- Exercise
What is needed is each line of the data below that holds the string "AMPARAMS".

(Material provided begins)

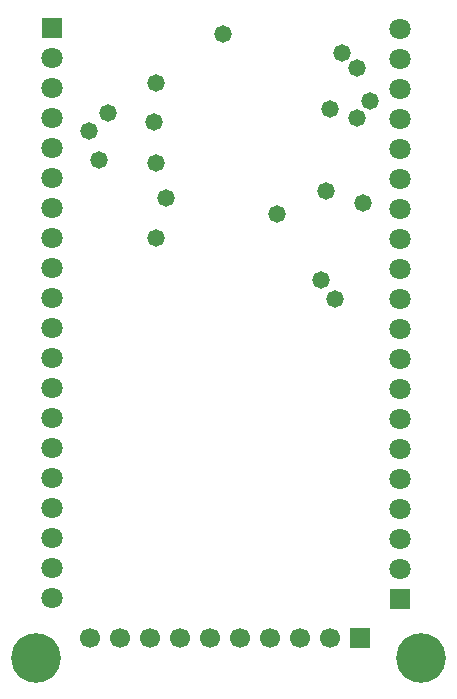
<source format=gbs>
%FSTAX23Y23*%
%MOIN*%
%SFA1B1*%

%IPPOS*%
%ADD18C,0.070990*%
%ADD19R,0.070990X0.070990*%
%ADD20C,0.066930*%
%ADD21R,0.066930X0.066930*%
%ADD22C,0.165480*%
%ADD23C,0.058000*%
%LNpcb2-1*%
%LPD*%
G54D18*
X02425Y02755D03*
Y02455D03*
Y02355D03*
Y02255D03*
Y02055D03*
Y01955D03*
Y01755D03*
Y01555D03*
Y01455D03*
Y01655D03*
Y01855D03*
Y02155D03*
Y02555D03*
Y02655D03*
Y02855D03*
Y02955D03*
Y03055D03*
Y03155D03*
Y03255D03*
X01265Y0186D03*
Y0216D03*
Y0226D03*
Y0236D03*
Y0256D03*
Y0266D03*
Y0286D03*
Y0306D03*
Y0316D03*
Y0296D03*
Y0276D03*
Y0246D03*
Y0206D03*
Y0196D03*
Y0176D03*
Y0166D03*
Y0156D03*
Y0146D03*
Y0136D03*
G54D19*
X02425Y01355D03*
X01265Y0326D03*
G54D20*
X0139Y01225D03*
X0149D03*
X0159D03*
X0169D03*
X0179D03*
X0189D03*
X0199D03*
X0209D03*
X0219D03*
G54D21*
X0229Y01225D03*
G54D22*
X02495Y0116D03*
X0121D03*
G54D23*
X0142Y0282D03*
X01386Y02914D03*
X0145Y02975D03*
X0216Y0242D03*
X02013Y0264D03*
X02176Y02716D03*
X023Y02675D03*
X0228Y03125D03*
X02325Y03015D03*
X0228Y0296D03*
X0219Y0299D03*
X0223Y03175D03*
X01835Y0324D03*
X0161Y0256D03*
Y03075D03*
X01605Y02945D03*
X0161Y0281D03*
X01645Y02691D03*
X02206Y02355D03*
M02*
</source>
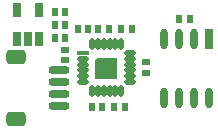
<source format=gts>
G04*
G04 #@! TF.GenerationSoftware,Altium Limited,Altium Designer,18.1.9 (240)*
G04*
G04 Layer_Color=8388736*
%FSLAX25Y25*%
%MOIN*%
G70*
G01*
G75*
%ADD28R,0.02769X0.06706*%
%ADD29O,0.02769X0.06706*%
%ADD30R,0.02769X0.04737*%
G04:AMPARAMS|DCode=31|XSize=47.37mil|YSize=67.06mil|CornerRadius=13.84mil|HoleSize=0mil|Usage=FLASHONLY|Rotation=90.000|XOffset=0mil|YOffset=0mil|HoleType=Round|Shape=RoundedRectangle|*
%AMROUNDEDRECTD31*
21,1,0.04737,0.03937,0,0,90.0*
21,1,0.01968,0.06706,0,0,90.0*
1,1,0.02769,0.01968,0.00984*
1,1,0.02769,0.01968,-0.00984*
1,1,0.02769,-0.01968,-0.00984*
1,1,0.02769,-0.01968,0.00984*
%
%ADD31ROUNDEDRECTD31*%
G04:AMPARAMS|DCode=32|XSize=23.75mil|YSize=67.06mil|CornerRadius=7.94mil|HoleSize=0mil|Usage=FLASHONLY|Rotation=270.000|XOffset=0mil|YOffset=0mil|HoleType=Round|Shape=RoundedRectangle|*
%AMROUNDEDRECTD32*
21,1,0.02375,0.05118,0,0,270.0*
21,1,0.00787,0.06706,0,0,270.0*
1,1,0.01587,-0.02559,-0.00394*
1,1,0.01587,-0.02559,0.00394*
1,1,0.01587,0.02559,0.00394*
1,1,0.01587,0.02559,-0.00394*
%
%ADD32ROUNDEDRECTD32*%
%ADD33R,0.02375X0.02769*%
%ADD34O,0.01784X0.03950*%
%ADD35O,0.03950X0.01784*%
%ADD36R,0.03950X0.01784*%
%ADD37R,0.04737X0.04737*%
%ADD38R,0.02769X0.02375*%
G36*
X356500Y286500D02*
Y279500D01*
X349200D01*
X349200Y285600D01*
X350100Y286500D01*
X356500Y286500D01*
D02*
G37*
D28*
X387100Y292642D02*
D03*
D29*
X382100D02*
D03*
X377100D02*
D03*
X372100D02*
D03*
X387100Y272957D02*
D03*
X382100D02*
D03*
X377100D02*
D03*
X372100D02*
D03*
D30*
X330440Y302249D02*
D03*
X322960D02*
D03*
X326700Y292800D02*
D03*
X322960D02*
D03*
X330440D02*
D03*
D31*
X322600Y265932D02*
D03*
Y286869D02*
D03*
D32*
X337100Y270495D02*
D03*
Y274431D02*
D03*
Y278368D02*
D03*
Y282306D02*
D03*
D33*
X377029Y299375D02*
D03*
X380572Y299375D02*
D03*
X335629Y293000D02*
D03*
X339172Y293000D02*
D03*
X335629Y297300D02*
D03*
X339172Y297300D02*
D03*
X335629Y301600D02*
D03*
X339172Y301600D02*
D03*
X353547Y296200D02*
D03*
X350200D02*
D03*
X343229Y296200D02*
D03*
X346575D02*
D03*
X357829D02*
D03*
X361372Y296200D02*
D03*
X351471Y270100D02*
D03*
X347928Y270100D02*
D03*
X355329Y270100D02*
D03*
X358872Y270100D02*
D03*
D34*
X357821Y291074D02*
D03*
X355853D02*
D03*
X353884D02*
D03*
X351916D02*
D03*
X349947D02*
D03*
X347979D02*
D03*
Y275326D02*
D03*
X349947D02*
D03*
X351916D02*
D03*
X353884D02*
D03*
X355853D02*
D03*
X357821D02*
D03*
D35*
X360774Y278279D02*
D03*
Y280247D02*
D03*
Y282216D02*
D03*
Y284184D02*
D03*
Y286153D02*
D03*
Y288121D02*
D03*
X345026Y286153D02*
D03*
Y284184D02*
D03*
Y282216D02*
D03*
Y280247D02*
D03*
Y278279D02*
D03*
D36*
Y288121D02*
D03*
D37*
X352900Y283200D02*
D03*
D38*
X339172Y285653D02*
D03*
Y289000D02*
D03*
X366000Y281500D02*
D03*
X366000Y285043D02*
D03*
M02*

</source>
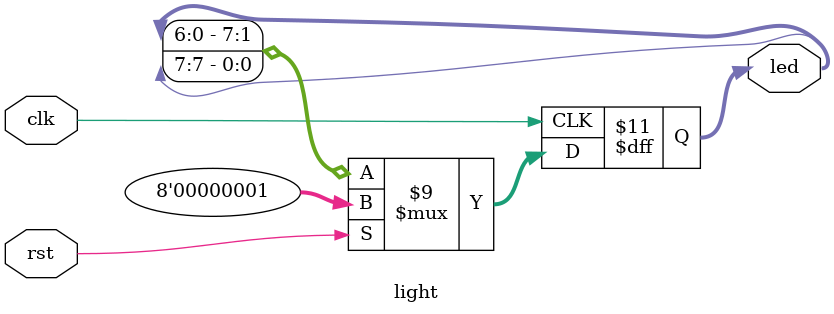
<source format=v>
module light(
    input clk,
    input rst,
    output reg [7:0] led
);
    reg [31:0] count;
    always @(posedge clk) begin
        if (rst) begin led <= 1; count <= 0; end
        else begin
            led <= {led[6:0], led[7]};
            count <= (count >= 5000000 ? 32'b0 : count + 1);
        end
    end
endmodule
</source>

(Material provided ends)

- Solved problem
G04:AMPARAMS|DCode=31|XSize=47.37mil|YSize=67.06mil|CornerRadius=13.84mil|HoleSize=0mil|Usage=FLASHONLY|Rotation=90.000|XOffset=0mil|YOffset=0mil|HoleType=Round|Shape=RoundedRectangle|*
G04:AMPARAMS|DCode=32|XSize=23.75mil|YSize=67.06mil|CornerRadius=7.94mil|HoleSize=0mil|Usage=FLASHONLY|Rotation=270.000|XOffset=0mil|YOffset=0mil|HoleType=Round|Shape=RoundedRectangle|*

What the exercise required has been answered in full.